**SUPPLIED MATERIAL**

↓↓↓

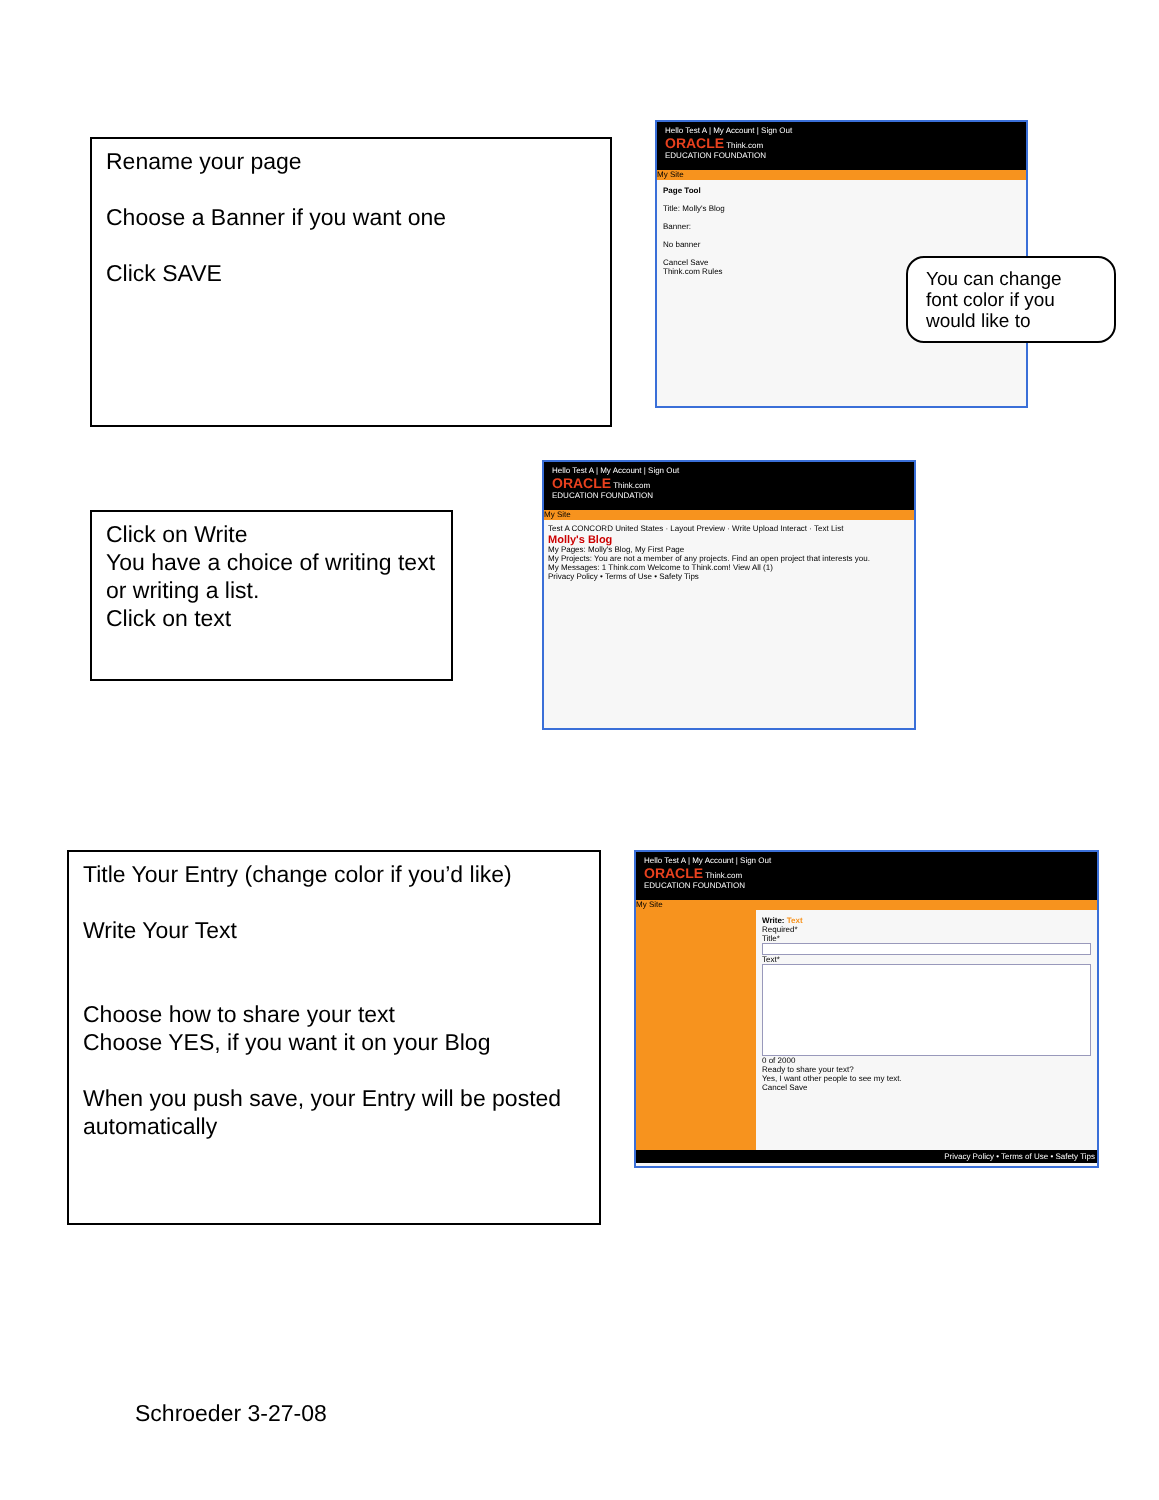Rename your page
Choose a Banner if you want one
Click SAVE
Hello Test A | My Account | Sign Out
ORACLE Think.com
EDUCATION FOUNDATION
My Site
Page Tool
Title: Molly's Blog
Banner:
No banner
Cancel Save
Think.com Rules
You can change font color if you would like to
Click on Write
You have a choice of writing text or writing a list.
Click on text
Hello Test A | My Account | Sign Out
ORACLE Think.com
EDUCATION FOUNDATION
My Site
Test A CONCORD United States · Layout Preview · Write Upload Interact · Text List
Molly's Blog
My Pages: Molly's Blog, My First Page
My Projects: You are not a member of any projects. Find an open project that interests you.
My Messages: 1 Think.com Welcome to Think.com! View All (1)
Privacy Policy • Terms of Use • Safety Tips
Title Your Entry (change color if you’d like)
Write Your Text
Choose how to share your text
Choose YES, if you want it on your Blog
When you push save, your Entry will be posted automatically
Hello Test A | My Account | Sign Out
ORACLE Think.com
EDUCATION FOUNDATION
My Site
Write: Text
Required*
Title*
Text*
0 of 2000
Ready to share your text?
Yes, I want other people to see my text.
Cancel Save
Privacy Policy • Terms of Use • Safety Tips
Schroeder 3-27-08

↑↑↑

**ACTIVITY**
Starting at the line that holds "Choose how to share your text", set down each line exactly through the last line of the records above, and no others.

**ANSWER SPACE**
Choose how to share your text
Choose YES, if you want it on your Blog
When you push save, your Entry will be posted automatically
Hello Test A | My Account | Sign Out
ORACLE Think.com
EDUCATION FOUNDATION
My Site
Write: Text
Required*
Title*
Text*
0 of 2000
Ready to share your text?
Yes, I want other people to see my text.
Cancel Save
Privacy Policy • Terms of Use • Safety Tips
Schroeder 3-27-08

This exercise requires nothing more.